# 3. Text preprocessing

## Setup

In [1]:
%run __init__.py

In [2]:
import pandas as pd
import pyLDAvis
import pyLDAvis.sklearn

pyLDAvis.enable_notebook()



In [3]:
RANDOM_SEED = 42

## Common pipeline

## COVID-19
bla bla bla

### Loading the dataframe

In [None]:
CORD_DATASET_DIR = os.path.join(DATA_DIR, 'cord19')
CORD19_FILE_PATH = os.path.join(CORD_DATASET_DIR, 'cord19_dataframe.pkl')

cord19_df = pd.read_pickle(CORD19_FILE_PATH)

## Agriculture

### Loading the dataframe

In [4]:
AGRICULTURE_DATASET_DIR = os.path.join(DATA_DIR, 'agriculture')
PMC_FILE_PATH = os.path.join(AGRICULTURE_DATASET_DIR, 'pmc_dataframe.pkl')

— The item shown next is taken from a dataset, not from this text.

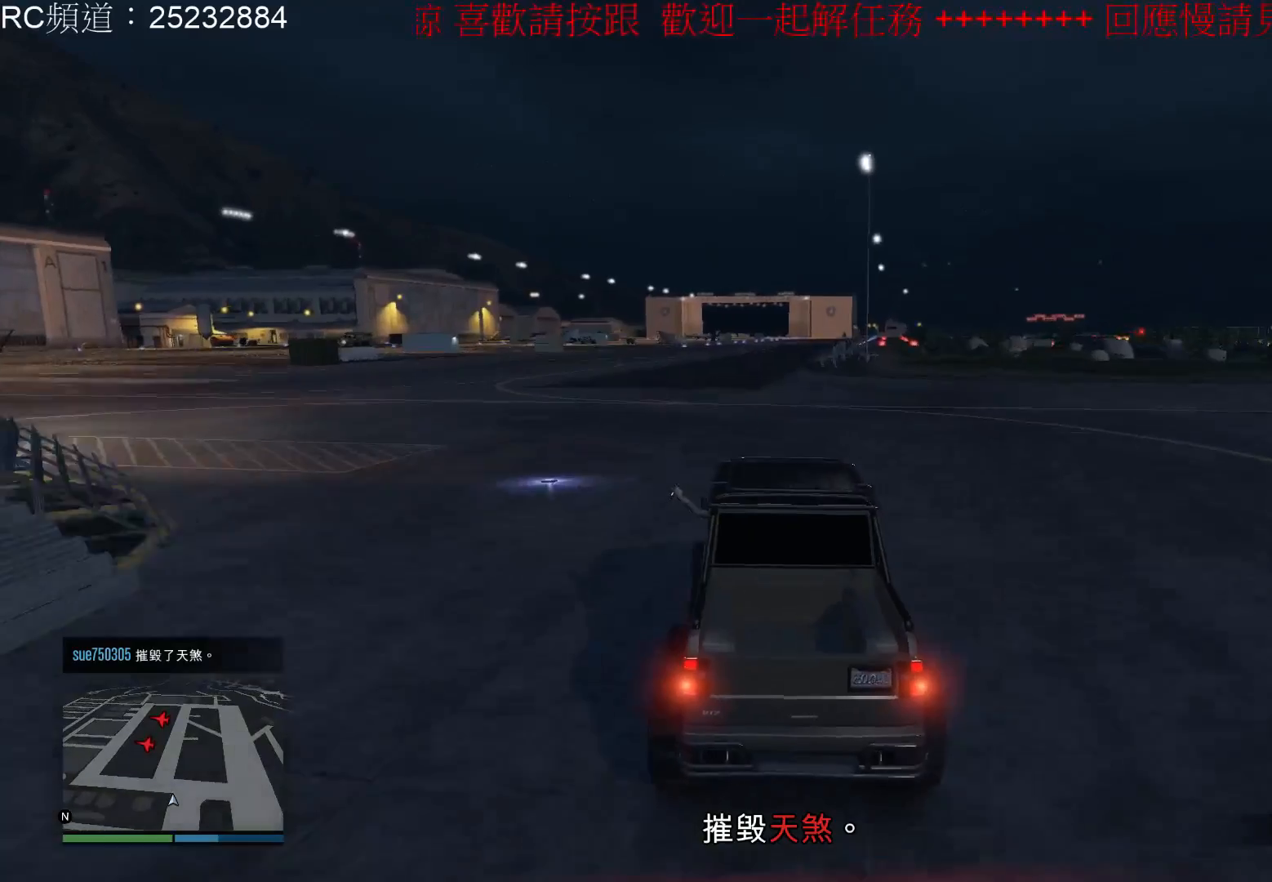
{"buttons": ["R2"], "left_stick": "center", "right_stick": "center", "events": []}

pmc_df = pd.read_pickle(PMC_FILE_PATH)

### Preprocessing text

In [5]:
publications = pmc_df['text_cleaned'].values

In [6]:
import numpy as np
import multiprocessing as mp

import string
import spacy 
import en_core_web_sm
from sklearn.base import TransformerMixin, BaseEstimator

nlp = en_core_web_sm.load()
nlp.Defaults.stop_words |= {"et","al", "introduction", "Fig", "fig", "figure"}

class TextPreprocessor(BaseEstimator, TransformerMixin):
    def __init__(self, n_jobs=1):
        self.n_jobs = n_jobs

    def fit(self, X, y=None):
        return self

    def transform(self, X, *args, **kwargs):
        return [self._preprocess_text(text) for text in X]

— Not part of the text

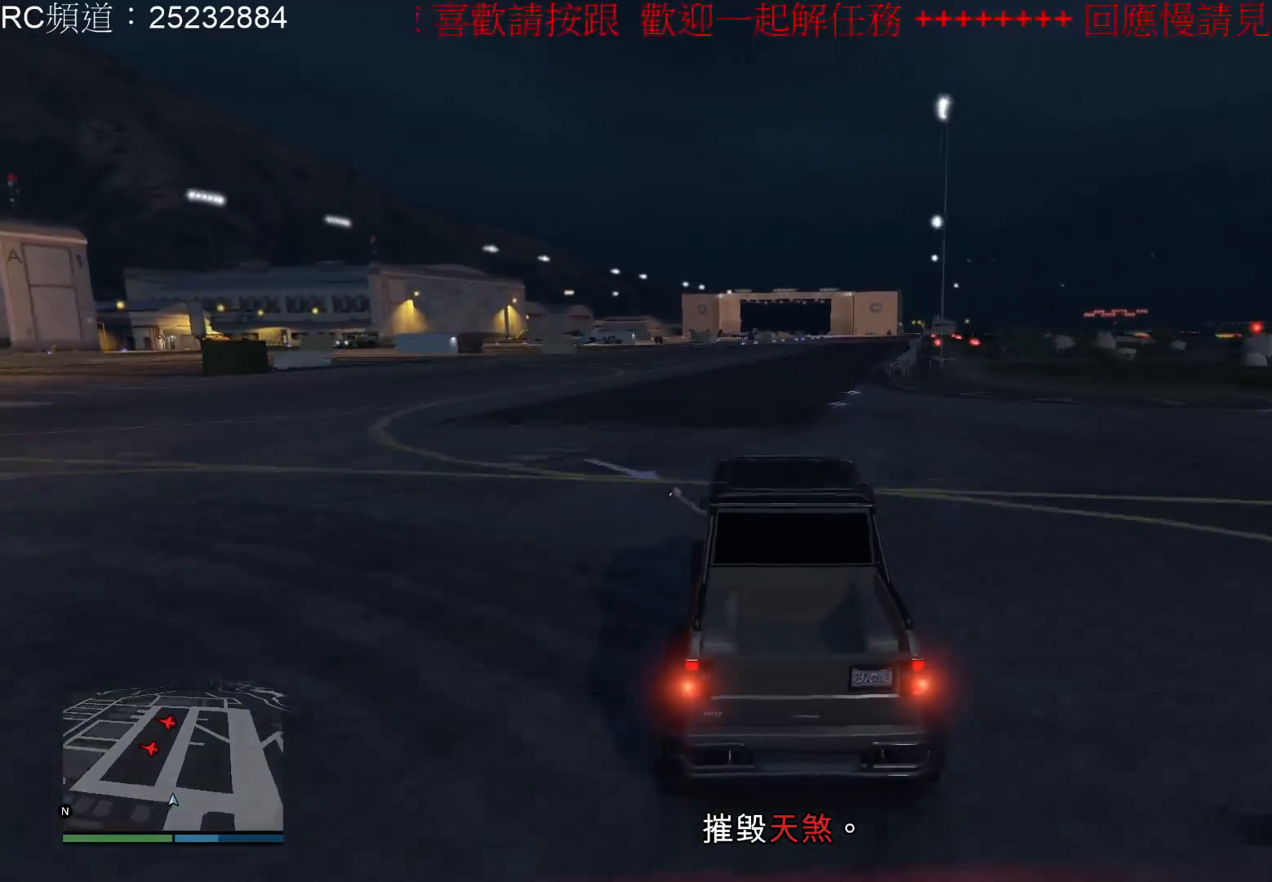
{"buttons": ["R2"], "left_stick": "center", "right_stick": "center", "events": []}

    def _preprocess_part(self, part):
        return part.apply(self._preprocess_text)

    def _preprocess_text(self, text):
        doc = nlp(text)
        return [t.lemma_ for t in doc if len(t.text) > 2 and
                not t.is_stop and t.text not in string.punctuation
                and t.is_alpha and not t.is_digit]

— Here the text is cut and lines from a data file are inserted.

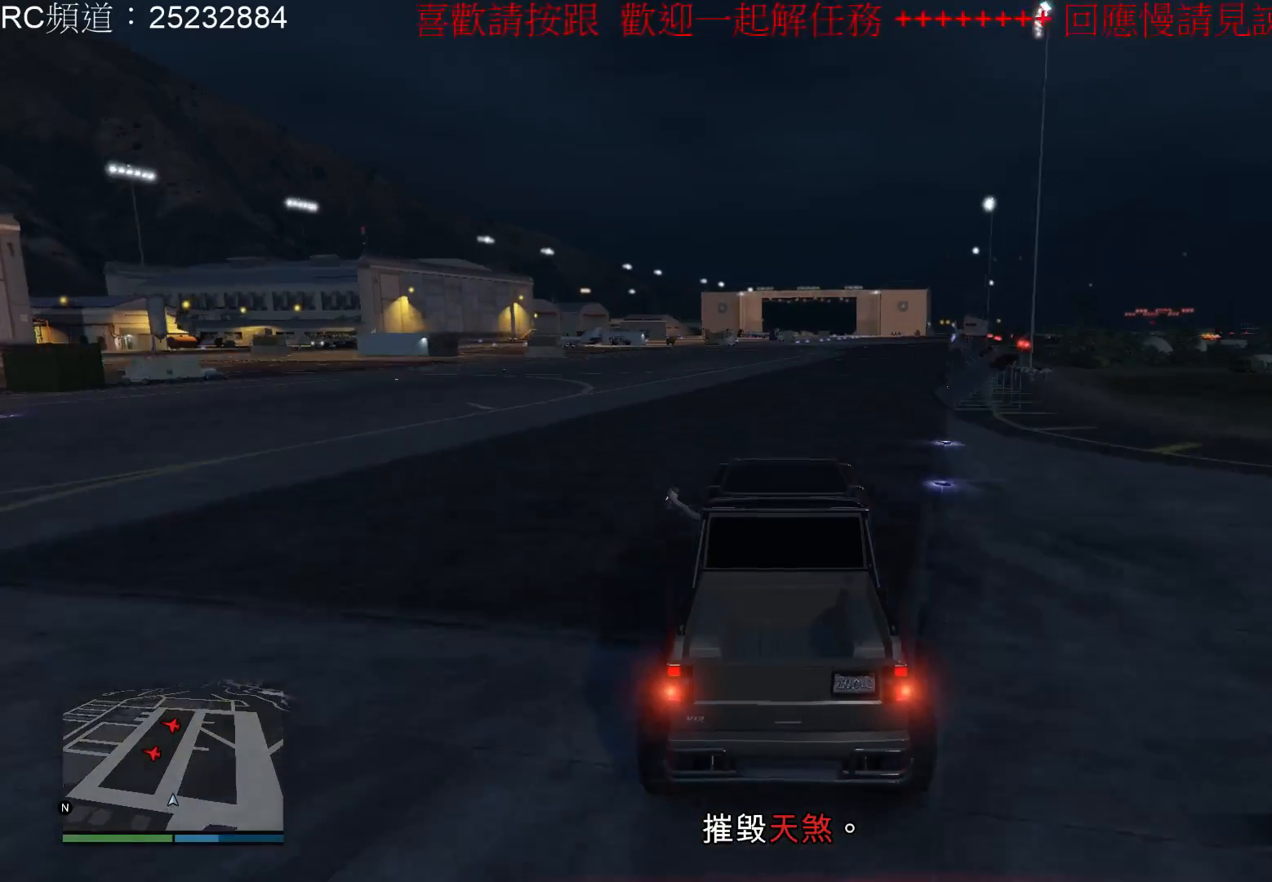
{"buttons": ["R2"], "left_stick": "left", "right_stick": "center", "events": [[367, "left_stick", "left"]]}
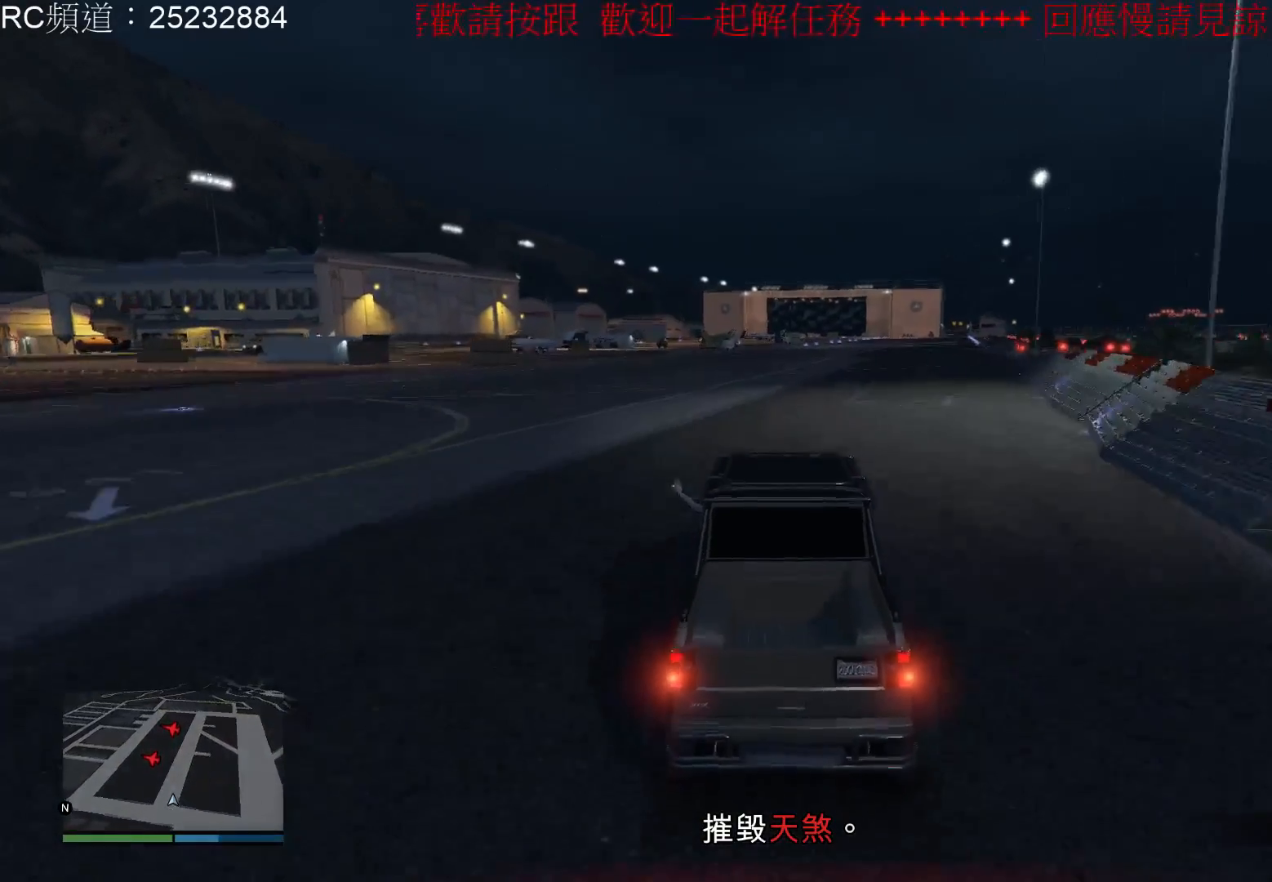
{"buttons": [], "left_stick": "left", "right_stick": "center", "events": [[33, "left_stick", "center"], [267, "left_stick", "left"], [367, "R2", "up"]]}
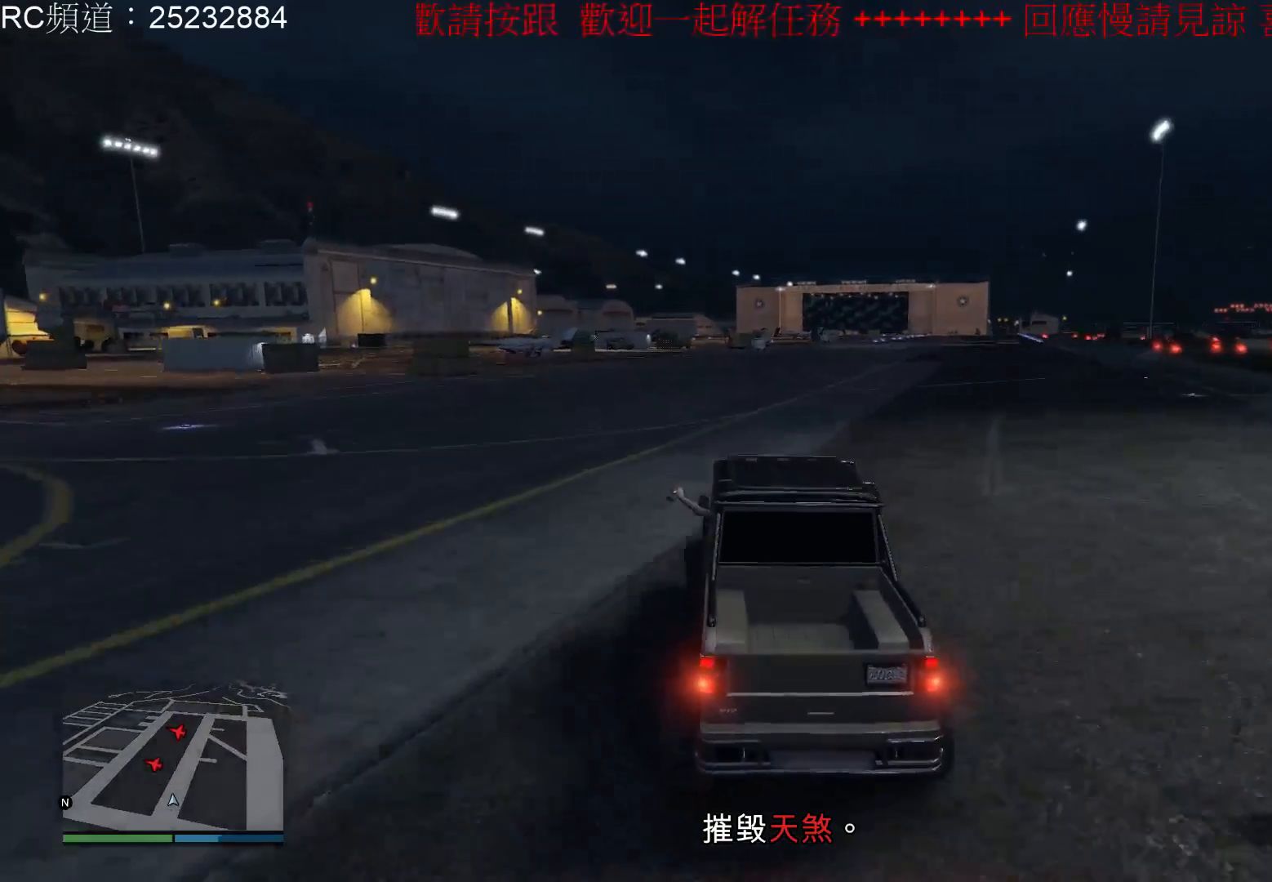
{"buttons": [], "left_stick": "center", "right_stick": "center", "events": [[433, "left_stick", "center"]]}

    def _remove_punct(self, doc):
        return [t for t in doc if t.text not in string.punctuation]

    def _remove_stop_words(self, doc):
        return [t for t in doc if not t.is_stop]
    
    def _remove_digits(self, doc):
        return [t for t in doc if t.is_alpha and not t.is_digit]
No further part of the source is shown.